YOUR GOAL
From the listing below, list every line that contains the string "карту", copying each such line in full. Case counts.

——

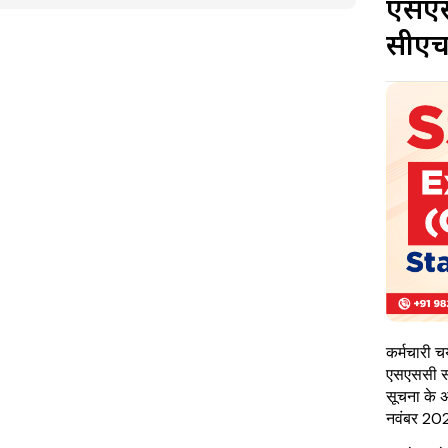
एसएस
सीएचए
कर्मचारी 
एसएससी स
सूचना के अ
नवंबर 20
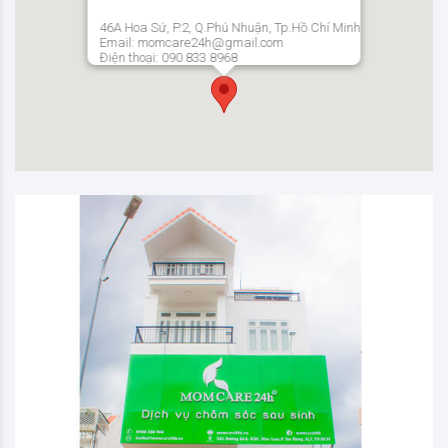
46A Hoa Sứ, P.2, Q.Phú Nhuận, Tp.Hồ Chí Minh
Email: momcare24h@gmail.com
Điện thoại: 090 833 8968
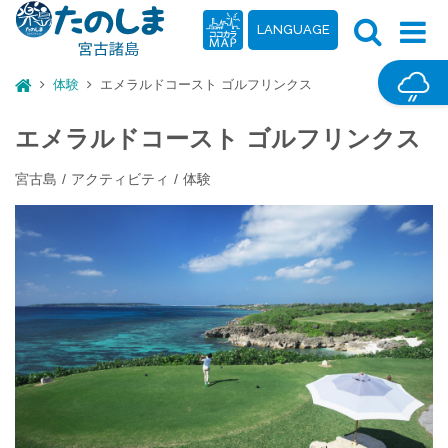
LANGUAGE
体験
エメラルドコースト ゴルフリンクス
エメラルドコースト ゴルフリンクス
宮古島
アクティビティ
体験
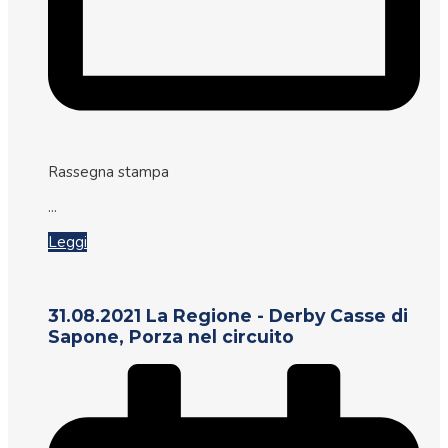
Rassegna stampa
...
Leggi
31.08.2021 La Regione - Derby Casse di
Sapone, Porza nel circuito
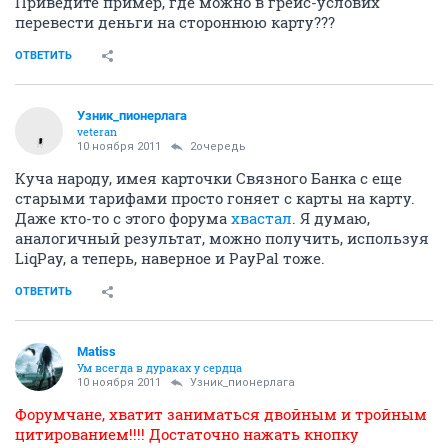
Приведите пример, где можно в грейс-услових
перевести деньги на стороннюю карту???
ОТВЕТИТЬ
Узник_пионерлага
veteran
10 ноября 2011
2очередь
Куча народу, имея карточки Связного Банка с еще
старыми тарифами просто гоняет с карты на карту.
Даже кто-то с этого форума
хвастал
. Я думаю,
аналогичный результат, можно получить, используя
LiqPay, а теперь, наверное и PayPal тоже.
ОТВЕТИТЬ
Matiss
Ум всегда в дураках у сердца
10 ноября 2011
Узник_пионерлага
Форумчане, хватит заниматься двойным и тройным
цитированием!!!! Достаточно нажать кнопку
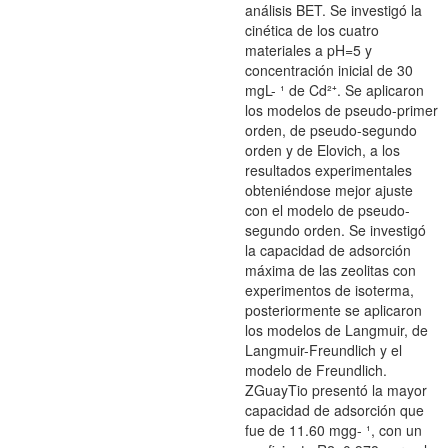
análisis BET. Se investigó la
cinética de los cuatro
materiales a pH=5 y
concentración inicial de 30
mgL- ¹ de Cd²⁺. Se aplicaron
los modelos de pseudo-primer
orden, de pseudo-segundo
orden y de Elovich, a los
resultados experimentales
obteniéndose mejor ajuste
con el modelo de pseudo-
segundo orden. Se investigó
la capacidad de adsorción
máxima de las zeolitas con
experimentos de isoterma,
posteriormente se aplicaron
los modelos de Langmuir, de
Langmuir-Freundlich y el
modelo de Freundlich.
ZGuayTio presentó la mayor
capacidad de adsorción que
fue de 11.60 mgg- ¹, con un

——

REPLY TO THE TASK
перевести деньги на стороннюю карту???
старыми тарифами просто гоняет с карты на карту.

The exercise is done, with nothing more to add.